Wildrose blames centralized dispatch for EMS Code Reds
Alberta’s opposition says it believes centralizing EMS dispatch has led to more ambulance code red alerts in Edmonton and will lead to more code reds in Calgary if dispatch services are taken away from the city’s control.
A red alert is triggered when there are no metro ambulances available to respond to 911 calls.
“Ever since AHS began its centralization experiments with EMS services, Albertans have watched services decline across the province,” Wildrose health critic Drew Barnes said in a release.”The numbers show that centralization results in a 3,000 per cent increase in code reds.”
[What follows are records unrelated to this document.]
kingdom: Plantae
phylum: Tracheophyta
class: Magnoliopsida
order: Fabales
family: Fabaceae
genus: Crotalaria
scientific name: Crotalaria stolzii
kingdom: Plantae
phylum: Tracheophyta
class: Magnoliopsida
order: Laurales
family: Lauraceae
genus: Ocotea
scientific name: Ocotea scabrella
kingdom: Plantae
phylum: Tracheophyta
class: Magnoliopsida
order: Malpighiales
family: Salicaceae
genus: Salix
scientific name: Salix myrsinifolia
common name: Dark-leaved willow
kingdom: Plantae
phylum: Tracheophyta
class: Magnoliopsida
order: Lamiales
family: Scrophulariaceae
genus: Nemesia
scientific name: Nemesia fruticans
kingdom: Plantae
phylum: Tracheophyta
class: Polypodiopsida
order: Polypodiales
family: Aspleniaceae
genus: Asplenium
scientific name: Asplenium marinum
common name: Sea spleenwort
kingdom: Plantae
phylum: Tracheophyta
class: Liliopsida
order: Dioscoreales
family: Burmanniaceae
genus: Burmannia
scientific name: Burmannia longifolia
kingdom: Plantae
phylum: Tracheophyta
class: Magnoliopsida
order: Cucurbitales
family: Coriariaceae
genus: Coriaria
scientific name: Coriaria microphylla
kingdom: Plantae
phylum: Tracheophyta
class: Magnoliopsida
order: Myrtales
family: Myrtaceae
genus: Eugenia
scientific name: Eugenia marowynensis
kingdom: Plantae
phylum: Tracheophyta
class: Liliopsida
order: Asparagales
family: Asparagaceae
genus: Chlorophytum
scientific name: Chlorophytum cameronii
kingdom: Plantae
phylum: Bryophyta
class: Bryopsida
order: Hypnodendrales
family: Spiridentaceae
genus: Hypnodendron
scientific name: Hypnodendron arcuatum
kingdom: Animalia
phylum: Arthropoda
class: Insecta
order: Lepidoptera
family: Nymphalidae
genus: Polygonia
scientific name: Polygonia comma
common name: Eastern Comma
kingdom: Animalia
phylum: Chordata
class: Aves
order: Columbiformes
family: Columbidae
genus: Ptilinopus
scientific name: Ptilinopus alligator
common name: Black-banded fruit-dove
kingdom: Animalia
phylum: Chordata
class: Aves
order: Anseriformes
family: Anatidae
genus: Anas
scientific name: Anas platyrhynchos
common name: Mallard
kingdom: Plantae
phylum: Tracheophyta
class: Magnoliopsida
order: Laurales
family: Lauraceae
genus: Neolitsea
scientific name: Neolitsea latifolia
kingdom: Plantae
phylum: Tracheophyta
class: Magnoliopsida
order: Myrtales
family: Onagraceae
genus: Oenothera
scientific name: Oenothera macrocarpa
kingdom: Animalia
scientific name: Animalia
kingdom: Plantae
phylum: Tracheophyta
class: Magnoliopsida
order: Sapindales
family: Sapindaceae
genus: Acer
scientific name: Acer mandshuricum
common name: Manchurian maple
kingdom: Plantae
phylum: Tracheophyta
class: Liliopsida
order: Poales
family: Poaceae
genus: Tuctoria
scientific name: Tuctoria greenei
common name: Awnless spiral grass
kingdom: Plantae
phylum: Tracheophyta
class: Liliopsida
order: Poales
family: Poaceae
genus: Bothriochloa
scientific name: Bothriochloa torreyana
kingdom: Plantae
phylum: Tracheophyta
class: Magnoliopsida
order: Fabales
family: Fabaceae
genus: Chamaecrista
The Wildrose pointed to a document it accessed under the Freedom of Information Act that showed the Edmonton zone experienced 888 code red events during the first 11 months of 2015. According to the document, some of these events lasted for as little as a single second. The longest event occurred on Feb. 18, 2015 and lasted just over 16 minutes.
“In contrast, over the entirety of 2015, Calgary experienced just 39 (red alerts),” the Wildrose press release said.
Last week, AHS responded to a request from Global News for 2015 code red data. AHS confirmed that Calgary had experienced 39 code reds in 2015, down from 60 in 2014. It reported Edmonton’s code red numbers as an accumulated total time. In 2015, AHS says Edmonton EMS was in a state of red alert for a total of 27 hours, down from 49 hours in 2014.
According to Nick Thain, executive director for EMS South Sector for Alberta Health Services, code reds are tracked differently between Alberta’s two major cities because in Calgary, dispatch services are still managed by the City of Calgary. “In Calgary, red alerts are tracked manually, so a dispatcher will go in and report that the system has either entered or ended a red alert.”
In Edmonton, Thain says red alerts are tracked with computer software so the information around how long red alerts last is more precise.
Alberta had planned to move to one province-wide dispatch system in 2009 but that plan was put on hold before the provincial election last year. Health Minister Sarah Hoffman says she’s still reviewing the issue and hasn’t decided if the province should proceed with a fully centralized dispatch service.
“I want to make sure that I make the right decision,” Hoffman said in an interview with Global News. “We’re going to keep working with AHS, the Health Quality Council of Alberta and local leaders like (Calgary’s) Mayor Nenshi to make sure we’re doing what’s best for Albertans.”
In 2013, a report from the HQCA recommended the province expedite work to complete plans to consolidate EMS dispatch in order to improve ambulance service across the province. But critics, including Calgary’s mayor, have said they believe that would be a mistake.